Stored data entries
:::
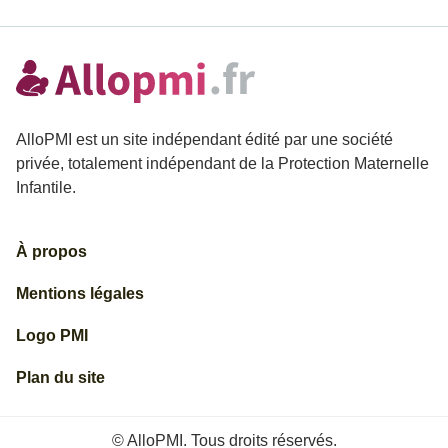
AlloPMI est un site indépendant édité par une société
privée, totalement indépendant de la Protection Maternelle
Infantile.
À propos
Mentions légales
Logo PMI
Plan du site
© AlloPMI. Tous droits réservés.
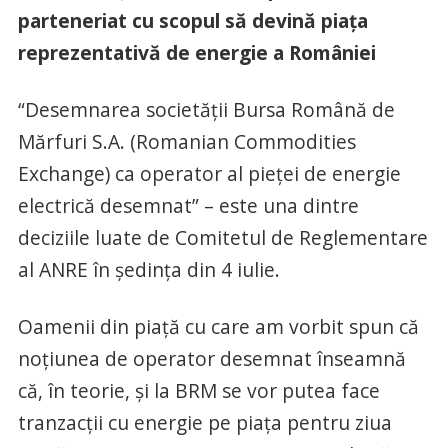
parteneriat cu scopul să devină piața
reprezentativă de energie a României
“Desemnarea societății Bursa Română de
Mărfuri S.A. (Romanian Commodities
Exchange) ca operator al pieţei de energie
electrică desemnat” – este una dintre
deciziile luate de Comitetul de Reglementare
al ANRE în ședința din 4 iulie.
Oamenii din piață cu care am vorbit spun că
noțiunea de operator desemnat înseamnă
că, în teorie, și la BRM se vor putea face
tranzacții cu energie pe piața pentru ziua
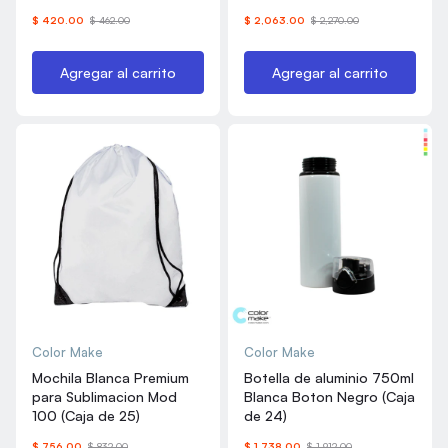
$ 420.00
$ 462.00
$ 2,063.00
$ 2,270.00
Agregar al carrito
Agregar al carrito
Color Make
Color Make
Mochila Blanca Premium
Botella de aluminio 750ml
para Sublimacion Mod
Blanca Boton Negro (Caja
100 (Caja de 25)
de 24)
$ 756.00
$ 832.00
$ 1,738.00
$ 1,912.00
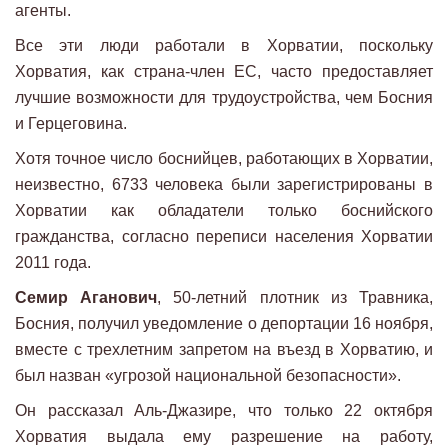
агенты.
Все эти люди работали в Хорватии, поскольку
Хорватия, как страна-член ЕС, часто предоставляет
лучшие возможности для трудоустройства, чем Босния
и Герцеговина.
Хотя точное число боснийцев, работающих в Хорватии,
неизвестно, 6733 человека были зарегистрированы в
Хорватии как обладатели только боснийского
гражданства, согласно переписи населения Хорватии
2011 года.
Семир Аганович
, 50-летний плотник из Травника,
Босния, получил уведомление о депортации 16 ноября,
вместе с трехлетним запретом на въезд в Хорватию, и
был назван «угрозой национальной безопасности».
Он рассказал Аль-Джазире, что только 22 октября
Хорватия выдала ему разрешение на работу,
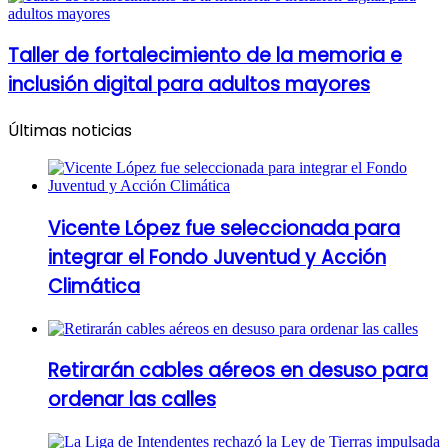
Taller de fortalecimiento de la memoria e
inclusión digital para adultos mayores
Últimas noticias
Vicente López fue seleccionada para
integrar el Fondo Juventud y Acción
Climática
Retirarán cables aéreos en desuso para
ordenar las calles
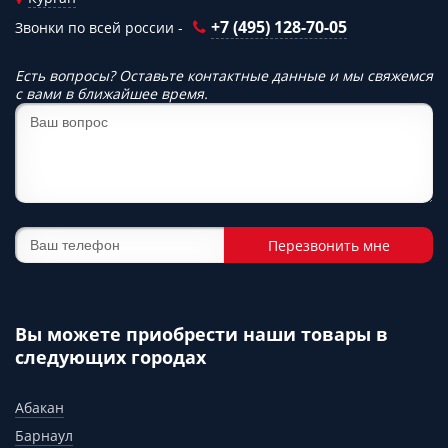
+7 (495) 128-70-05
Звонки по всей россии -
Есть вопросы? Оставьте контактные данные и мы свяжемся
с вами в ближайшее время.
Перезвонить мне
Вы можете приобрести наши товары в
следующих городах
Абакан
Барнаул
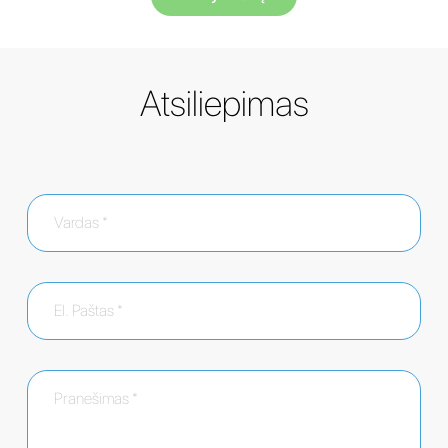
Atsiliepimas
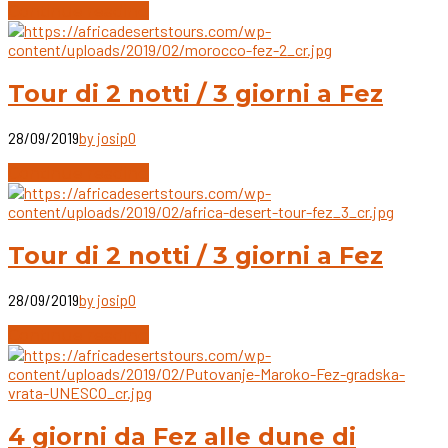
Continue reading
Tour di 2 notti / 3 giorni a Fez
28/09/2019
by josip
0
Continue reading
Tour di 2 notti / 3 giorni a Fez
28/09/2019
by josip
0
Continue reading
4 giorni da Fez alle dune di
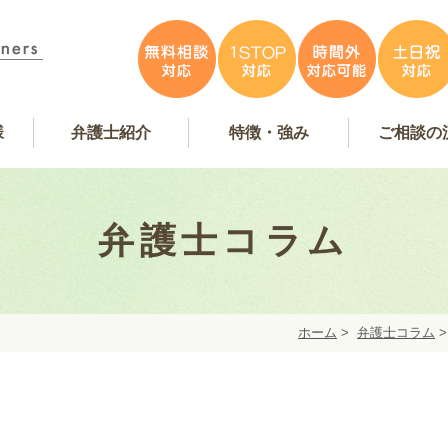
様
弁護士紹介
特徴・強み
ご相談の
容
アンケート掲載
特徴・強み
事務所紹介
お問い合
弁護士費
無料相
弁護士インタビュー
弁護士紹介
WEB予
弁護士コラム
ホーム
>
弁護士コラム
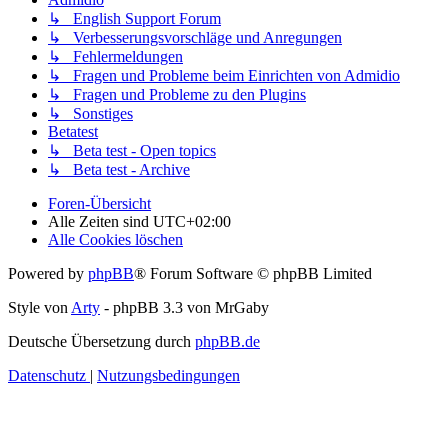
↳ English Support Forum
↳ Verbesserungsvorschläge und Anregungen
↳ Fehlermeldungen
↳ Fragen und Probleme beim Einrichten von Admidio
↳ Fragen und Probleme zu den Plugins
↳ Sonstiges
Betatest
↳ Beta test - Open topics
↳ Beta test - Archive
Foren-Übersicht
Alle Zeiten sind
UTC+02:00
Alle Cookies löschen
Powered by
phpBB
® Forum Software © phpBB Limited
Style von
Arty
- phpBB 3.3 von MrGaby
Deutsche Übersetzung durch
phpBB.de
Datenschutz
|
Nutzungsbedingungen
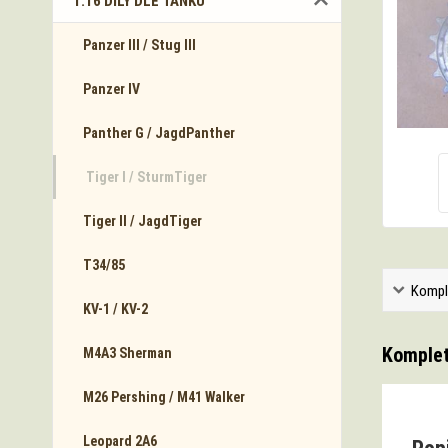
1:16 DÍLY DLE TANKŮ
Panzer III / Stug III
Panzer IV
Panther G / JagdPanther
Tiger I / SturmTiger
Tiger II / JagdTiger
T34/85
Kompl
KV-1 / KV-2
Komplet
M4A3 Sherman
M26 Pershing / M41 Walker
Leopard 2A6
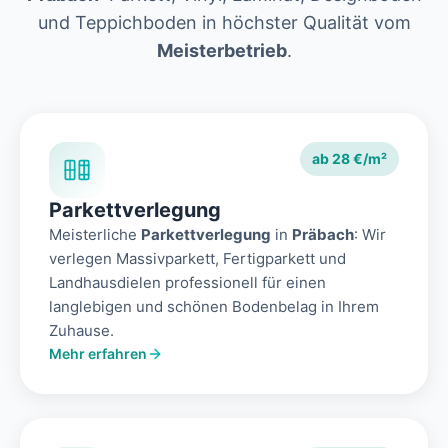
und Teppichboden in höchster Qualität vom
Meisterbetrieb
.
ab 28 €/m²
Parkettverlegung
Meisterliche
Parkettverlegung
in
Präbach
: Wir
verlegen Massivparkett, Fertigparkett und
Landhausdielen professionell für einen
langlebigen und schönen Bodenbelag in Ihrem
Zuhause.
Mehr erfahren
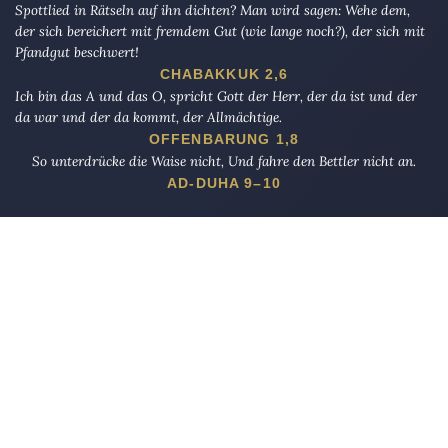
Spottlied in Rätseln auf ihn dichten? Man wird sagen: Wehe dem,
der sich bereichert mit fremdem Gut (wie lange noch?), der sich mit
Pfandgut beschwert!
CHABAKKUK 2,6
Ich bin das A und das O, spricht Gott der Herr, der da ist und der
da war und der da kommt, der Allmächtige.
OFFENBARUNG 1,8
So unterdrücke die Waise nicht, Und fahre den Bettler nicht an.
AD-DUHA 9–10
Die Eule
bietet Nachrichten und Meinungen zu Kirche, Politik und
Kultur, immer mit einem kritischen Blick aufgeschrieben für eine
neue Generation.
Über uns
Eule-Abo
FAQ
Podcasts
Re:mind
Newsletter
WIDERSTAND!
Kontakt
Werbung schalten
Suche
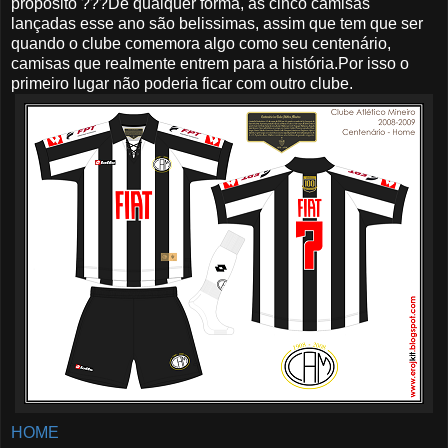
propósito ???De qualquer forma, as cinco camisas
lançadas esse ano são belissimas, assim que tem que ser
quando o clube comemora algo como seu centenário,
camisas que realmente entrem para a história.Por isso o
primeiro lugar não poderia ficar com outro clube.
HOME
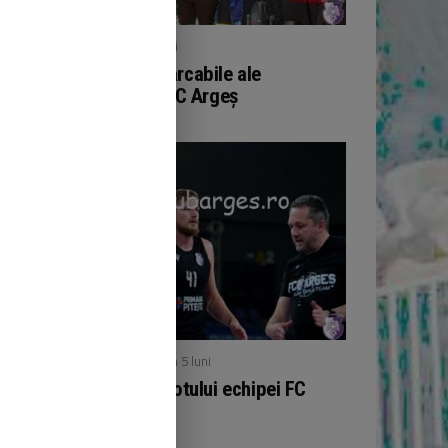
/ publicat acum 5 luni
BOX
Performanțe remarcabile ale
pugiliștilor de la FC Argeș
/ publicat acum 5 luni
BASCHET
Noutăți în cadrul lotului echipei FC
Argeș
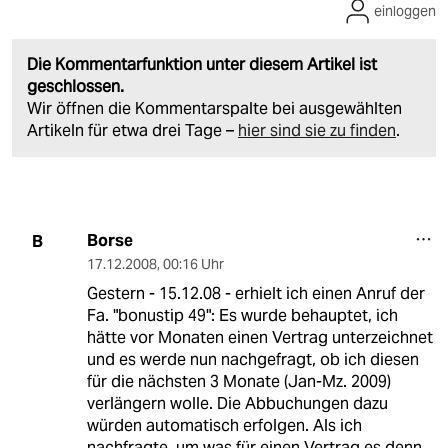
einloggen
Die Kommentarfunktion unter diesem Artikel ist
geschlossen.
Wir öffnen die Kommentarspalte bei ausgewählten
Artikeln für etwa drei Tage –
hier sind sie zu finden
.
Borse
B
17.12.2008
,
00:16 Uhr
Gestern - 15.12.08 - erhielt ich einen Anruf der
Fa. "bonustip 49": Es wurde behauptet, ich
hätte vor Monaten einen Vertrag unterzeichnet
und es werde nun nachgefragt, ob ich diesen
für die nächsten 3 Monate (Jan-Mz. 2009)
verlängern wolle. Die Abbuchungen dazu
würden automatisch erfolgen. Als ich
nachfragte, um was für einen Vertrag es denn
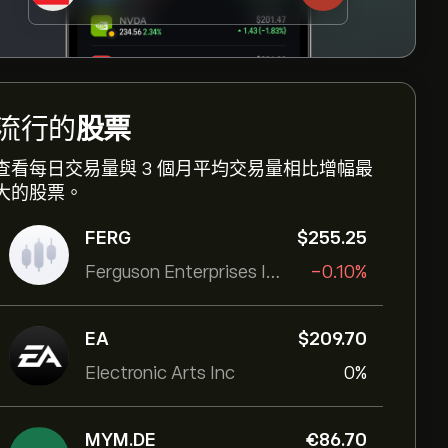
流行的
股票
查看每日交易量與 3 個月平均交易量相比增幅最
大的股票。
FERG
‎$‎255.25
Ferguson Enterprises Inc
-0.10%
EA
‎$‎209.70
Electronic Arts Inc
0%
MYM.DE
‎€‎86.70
:::
Return each entry above unchanged. Leave the pictures out.

_Answer section_.
AlloPMI est un site indépendant édité par une société
privée, totalement indépendant de la Protection Maternelle
Infantile.
À propos
Mentions légales
Logo PMI
Plan du site
© AlloPMI. Tous droits réservés.
parteneriat cu scopul să devină piața
reprezentativă de energie a României
“Desemnarea societății Bursa Română de
Mărfuri S.A. (Romanian Commodities
Exchange) ca operator al pieţei de energie
electrică desemnat” – este una dintre
deciziile luate de Comitetul de Reglementare
al ANRE în ședința din 4 iulie.
Oamenii din piață cu care am vorbit spun că
noțiunea de operator desemnat înseamnă
că, în teorie, și la BRM se vor putea face
tranzacții cu energie pe piața pentru ziua
$ 420.00
$ 462.00
$ 2,063.00
$ 2,270.00
Agregar al carrito
Agregar al carrito
Color Make
Color Make
Mochila Blanca Premium
Botella de aluminio 750ml
para Sublimacion Mod
Blanca Boton Negro (Caja
100 (Caja de 25)
de 24)
$ 756.00
$ 832.00
$ 1,738.00
$ 1,912.00
агенты.
Все эти люди работали в Хорватии, поскольку
Хорватия, как страна-член ЕС, часто предоставляет
лучшие возможности для трудоустройства, чем Босния
и Герцеговина.
Хотя точное число боснийцев, работающих в Хорватии,
неизвестно, 6733 человека были зарегистрированы в
Хорватии как обладатели только боснийского
гражданства, согласно переписи населения Хорватии
2011 года.
Семир Аганович
, 50-летний плотник из Травника,
Босния, получил уведомление о депортации 16 ноября,
вместе с трехлетним запретом на въезд в Хорватию, и
был назван «угрозой национальной безопасности».
Он рассказал Аль-Джазире, что только 22 октября
Хорватия выдала ему разрешение на работу,
Taller de fortalecimiento de la memoria e
inclusión digital para adultos mayores
Últimas noticias
Vicente López fue seleccionada para
integrar el Fondo Juventud y Acción
Climática
Retirarán cables aéreos en desuso para
ordenar las calles
+7 (495) 128-70-05
Звонки по всей россии -
Есть вопросы? Оставьте контактные данные и мы свяжемся
с вами в ближайшее время.
Перезвонить мне
Вы можете приобрести наши товары в
следующих городах
Абакан
Барнаул
Atsiliepimas
Continue reading
Tour di 2 notti / 3 giorni a Fez
28/09/2019
by josip
0
Continue reading
Tour di 2 notti / 3 giorni a Fez
28/09/2019
by josip
0
Continue reading
4 giorni da Fez alle dune di
様
弁護士紹介
特徴・強み
ご相談の
容
アンケート掲載
特徴・強み
事務所紹介
お問い合
弁護士費
無料相
弁護士インタビュー
弁護士紹介
WEB予
弁護士コラム
ホーム
>
弁護士コラム
↳ English Support Forum
↳ Verbesserungsvorschläge und Anregungen
↳ Fehlermeldungen
↳ Fragen und Probleme beim Einrichten von Admidio
↳ Fragen und Probleme zu den Plugins
↳ Sonstiges
Betatest
↳ Beta test - Open topics
↳ Beta test - Archive
Foren-Übersicht
Alle Zeiten sind
UTC+02:00
Alle Cookies löschen
Powered by
phpBB
® Forum Software © phpBB Limited
Style von
Arty
- phpBB 3.3 von MrGaby
Deutsche Übersetzung durch
phpBB.de
Datenschutz
|
Nutzungsbedingungen
1:16 DÍLY DLE TANKŮ
Panzer III / Stug III
Panzer IV
Panther G / JagdPanther
Tiger I / SturmTiger
Tiger II / JagdTiger
T34/85
Kompl
KV-1 / KV-2
Komplet
M4A3 Sherman
M26 Pershing / M41 Walker
Leopard 2A6
und Teppichboden in höchster Qualität vom
Meisterbetrieb
.
ab 28 €/m²
Parkettverlegung
Meisterliche
Parkettverlegung
in
Präbach
: Wir
verlegen Massivparkett, Fertigparkett und
Landhausdielen professionell für einen
langlebigen und schönen Bodenbelag in Ihrem
Zuhause.
Mehr erfahren
Spottlied in Rätseln auf ihn dichten? Man wird sagen: Wehe dem,
der sich bereichert mit fremdem Gut (wie lange noch?), der sich mit
Pfandgut beschwert!
CHABAKKUK 2,6
Ich bin das A und das O, spricht Gott der Herr, der da ist und der
da war und der da kommt, der Allmächtige.
OFFENBARUNG 1,8
So unterdrücke die Waise nicht, Und fahre den Bettler nicht an.
AD-DUHA 9–10
Die Eule
bietet Nachrichten und Meinungen zu Kirche, Politik und
Kultur, immer mit einem kritischen Blick aufgeschrieben für eine
neue Generation.
Über uns
Eule-Abo
FAQ
Podcasts
Re:mind
Newsletter
WIDERSTAND!
Kontakt
Werbung schalten
Suche
propósito ???De qualquer forma, as cinco camisas
lançadas esse ano são belissimas, assim que tem que ser
quando o clube comemora algo como seu centenário,
camisas que realmente entrem para a história.Por isso o
primeiro lugar não poderia ficar com outro clube.
HOME
/ publicat acum 5 luni
BOX
Performanțe remarcabile ale
pugiliștilor de la FC Argeș
/ publicat acum 5 luni
BASCHET
Noutăți în cadrul lotului echipei FC
Argeș
einloggen
Die Kommentarfunktion unter diesem Artikel ist
geschlossen.
Wir öffnen die Kommentarspalte bei ausgewählten
Artikeln für etwa drei Tage –
hier sind sie zu finden
.
Borse
B
17.12.2008
,
00:16 Uhr
Gestern - 15.12.08 - erhielt ich einen Anruf der
Fa. "bonustip 49": Es wurde behauptet, ich
hätte vor Monaten einen Vertrag unterzeichnet
und es werde nun nachgefragt, ob ich diesen
für die nächsten 3 Monate (Jan-Mz. 2009)
verlängern wolle. Die Abbuchungen dazu
würden automatisch erfolgen. Als ich
nachfragte, um was für einen Vertrag es denn
流行的
股票
查看每日交易量與 3 個月平均交易量相比增幅最
大的股票。
FERG
‎$‎255.25
Ferguson Enterprises Inc
-0.10%
EA
‎$‎209.70
Electronic Arts Inc
0%
MYM.DE
‎€‎86.70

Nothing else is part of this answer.